To do => Reproduce the following lines word for word.

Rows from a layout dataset
-----

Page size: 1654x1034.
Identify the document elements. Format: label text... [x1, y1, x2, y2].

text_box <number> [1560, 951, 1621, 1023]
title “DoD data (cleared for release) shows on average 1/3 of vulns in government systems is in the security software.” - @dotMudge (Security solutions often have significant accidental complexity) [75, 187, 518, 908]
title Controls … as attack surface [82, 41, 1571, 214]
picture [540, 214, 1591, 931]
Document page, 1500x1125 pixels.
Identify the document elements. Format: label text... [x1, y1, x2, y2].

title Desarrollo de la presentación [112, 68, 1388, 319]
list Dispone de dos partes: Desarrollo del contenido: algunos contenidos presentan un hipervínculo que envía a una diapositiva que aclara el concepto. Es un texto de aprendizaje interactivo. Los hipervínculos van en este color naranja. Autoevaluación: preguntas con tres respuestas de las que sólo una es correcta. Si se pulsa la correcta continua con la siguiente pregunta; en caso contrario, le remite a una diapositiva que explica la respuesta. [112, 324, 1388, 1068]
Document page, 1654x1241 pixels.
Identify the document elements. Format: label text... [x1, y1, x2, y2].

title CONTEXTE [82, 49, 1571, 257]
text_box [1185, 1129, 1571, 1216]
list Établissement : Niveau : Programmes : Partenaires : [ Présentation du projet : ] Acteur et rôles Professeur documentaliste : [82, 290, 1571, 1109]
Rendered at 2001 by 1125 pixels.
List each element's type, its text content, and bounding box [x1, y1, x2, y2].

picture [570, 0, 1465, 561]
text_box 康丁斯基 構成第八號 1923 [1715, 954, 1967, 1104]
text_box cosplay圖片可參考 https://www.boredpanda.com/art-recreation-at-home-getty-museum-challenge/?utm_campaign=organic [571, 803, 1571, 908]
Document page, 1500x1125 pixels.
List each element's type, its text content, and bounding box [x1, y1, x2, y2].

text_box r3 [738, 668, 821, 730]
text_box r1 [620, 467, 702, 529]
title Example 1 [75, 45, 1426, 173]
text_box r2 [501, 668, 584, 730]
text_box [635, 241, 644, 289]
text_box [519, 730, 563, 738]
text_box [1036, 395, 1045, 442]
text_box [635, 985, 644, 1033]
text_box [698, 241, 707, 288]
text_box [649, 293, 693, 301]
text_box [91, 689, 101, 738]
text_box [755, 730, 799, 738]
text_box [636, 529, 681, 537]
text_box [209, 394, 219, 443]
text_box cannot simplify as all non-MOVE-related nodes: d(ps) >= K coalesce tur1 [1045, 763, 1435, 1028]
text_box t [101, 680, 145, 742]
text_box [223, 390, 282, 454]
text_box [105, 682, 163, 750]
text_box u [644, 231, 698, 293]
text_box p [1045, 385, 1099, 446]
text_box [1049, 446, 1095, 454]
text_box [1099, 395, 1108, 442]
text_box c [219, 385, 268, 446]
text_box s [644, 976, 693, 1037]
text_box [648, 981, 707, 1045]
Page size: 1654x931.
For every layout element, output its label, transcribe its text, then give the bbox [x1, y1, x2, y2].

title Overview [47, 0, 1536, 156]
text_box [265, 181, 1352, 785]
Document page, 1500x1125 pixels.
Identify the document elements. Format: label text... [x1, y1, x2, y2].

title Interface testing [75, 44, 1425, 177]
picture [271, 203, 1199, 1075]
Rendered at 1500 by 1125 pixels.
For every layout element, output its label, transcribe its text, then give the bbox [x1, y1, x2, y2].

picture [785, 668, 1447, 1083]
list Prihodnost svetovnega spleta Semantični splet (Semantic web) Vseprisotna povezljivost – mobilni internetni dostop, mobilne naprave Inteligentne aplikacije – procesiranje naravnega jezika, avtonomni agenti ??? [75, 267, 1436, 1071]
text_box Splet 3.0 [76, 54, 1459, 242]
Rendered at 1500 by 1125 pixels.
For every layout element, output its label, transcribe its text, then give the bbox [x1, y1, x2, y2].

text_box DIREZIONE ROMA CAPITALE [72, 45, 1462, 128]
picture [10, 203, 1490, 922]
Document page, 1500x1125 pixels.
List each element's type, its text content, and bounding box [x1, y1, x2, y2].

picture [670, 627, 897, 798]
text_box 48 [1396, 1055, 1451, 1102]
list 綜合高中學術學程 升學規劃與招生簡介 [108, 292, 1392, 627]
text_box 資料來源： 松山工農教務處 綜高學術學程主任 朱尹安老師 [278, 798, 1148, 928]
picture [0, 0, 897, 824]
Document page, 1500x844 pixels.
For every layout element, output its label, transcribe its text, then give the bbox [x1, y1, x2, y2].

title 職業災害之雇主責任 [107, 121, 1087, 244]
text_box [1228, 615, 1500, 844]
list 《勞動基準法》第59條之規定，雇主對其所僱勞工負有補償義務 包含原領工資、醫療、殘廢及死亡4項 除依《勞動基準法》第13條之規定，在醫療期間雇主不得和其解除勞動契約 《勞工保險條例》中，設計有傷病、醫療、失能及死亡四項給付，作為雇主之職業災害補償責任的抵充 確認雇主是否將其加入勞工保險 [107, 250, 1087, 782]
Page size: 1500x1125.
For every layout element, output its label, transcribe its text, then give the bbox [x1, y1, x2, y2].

-----

Response =>
Page size: 1654x1034.
Identify the document elements. Format: label text... [x1, y1, x2, y2].

text_box <number> [1560, 951, 1621, 1023]
title “DoD data (cleared for release) shows on average 1/3 of vulns in government systems is in the security software.” - @dotMudge (Security solutions often have significant accidental complexity) [75, 187, 518, 908]
title Controls … as attack surface [82, 41, 1571, 214]
picture [540, 214, 1591, 931]
Document page, 1500x1125 pixels.
Identify the document elements. Format: label text... [x1, y1, x2, y2].

title Desarrollo de la presentación [112, 68, 1388, 319]
list Dispone de dos partes: Desarrollo del contenido: algunos contenidos presentan un hipervínculo que envía a una diapositiva que aclara el concepto. Es un texto de aprendizaje interactivo. Los hipervínculos van en este color naranja. Autoevaluación: preguntas con tres respuestas de las que sólo una es correcta. Si se pulsa la correcta continua con la siguiente pregunta; en caso contrario, le remite a una diapositiva que explica la respuesta. [112, 324, 1388, 1068]
Document page, 1654x1241 pixels.
Identify the document elements. Format: label text... [x1, y1, x2, y2].

title CONTEXTE [82, 49, 1571, 257]
text_box [1185, 1129, 1571, 1216]
list Établissement : Niveau : Programmes : Partenaires : [ Présentation du projet : ] Acteur et rôles Professeur documentaliste : [82, 290, 1571, 1109]
Rendered at 2001 by 1125 pixels.
List each element's type, its text content, and bounding box [x1, y1, x2, y2].

picture [570, 0, 1465, 561]
text_box 康丁斯基 構成第八號 1923 [1715, 954, 1967, 1104]
text_box cosplay圖片可參考 https://www.boredpanda.com/art-recreation-at-home-getty-museum-challenge/?utm_campaign=organic [571, 803, 1571, 908]
Document page, 1500x1125 pixels.
List each element's type, its text content, and bounding box [x1, y1, x2, y2].

text_box r3 [738, 668, 821, 730]
text_box r1 [620, 467, 702, 529]
title Example 1 [75, 45, 1426, 173]
text_box r2 [501, 668, 584, 730]
text_box [635, 241, 644, 289]
text_box [519, 730, 563, 738]
text_box [1036, 395, 1045, 442]
text_box [635, 985, 644, 1033]
text_box [698, 241, 707, 288]
text_box [649, 293, 693, 301]
text_box [91, 689, 101, 738]
text_box [755, 730, 799, 738]
text_box [636, 529, 681, 537]
text_box [209, 394, 219, 443]
text_box cannot simplify as all non-MOVE-related nodes: d(ps) >= K coalesce tur1 [1045, 763, 1435, 1028]
text_box t [101, 680, 145, 742]
text_box [223, 390, 282, 454]
text_box [105, 682, 163, 750]
text_box u [644, 231, 698, 293]
text_box p [1045, 385, 1099, 446]
text_box [1049, 446, 1095, 454]
text_box [1099, 395, 1108, 442]
text_box c [219, 385, 268, 446]
text_box s [644, 976, 693, 1037]
text_box [648, 981, 707, 1045]
Page size: 1654x931.
For every layout element, output its label, transcribe its text, then give the bbox [x1, y1, x2, y2].

title Overview [47, 0, 1536, 156]
text_box [265, 181, 1352, 785]
Document page, 1500x1125 pixels.
Identify the document elements. Format: label text... [x1, y1, x2, y2].

title Interface testing [75, 44, 1425, 177]
picture [271, 203, 1199, 1075]
Rendered at 1500 by 1125 pixels.
For every layout element, output its label, transcribe its text, then give the bbox [x1, y1, x2, y2].

picture [785, 668, 1447, 1083]
list Prihodnost svetovnega spleta Semantični splet (Semantic web) Vseprisotna povezljivost – mobilni internetni dostop, mobilne naprave Inteligentne aplikacije – procesiranje naravnega jezika, avtonomni agenti ??? [75, 267, 1436, 1071]
text_box Splet 3.0 [76, 54, 1459, 242]
Rendered at 1500 by 1125 pixels.
For every layout element, output its label, transcribe its text, then give the bbox [x1, y1, x2, y2].

text_box DIREZIONE ROMA CAPITALE [72, 45, 1462, 128]
picture [10, 203, 1490, 922]
Document page, 1500x1125 pixels.
List each element's type, its text content, and bounding box [x1, y1, x2, y2].

picture [670, 627, 897, 798]
text_box 48 [1396, 1055, 1451, 1102]
list 綜合高中學術學程 升學規劃與招生簡介 [108, 292, 1392, 627]
text_box 資料來源： 松山工農教務處 綜高學術學程主任 朱尹安老師 [278, 798, 1148, 928]
picture [0, 0, 897, 824]
Document page, 1500x844 pixels.
For every layout element, output its label, transcribe its text, then give the bbox [x1, y1, x2, y2].

title 職業災害之雇主責任 [107, 121, 1087, 244]
text_box [1228, 615, 1500, 844]
list 《勞動基準法》第59條之規定，雇主對其所僱勞工負有補償義務 包含原領工資、醫療、殘廢及死亡4項 除依《勞動基準法》第13條之規定，在醫療期間雇主不得和其解除勞動契約 《勞工保險條例》中，設計有傷病、醫療、失能及死亡四項給付，作為雇主之職業災害補償責任的抵充 確認雇主是否將其加入勞工保險 [107, 250, 1087, 782]
Page size: 1500x1125.
For every layout element, output its label, transcribe its text, then give the bbox [x1, y1, x2, y2].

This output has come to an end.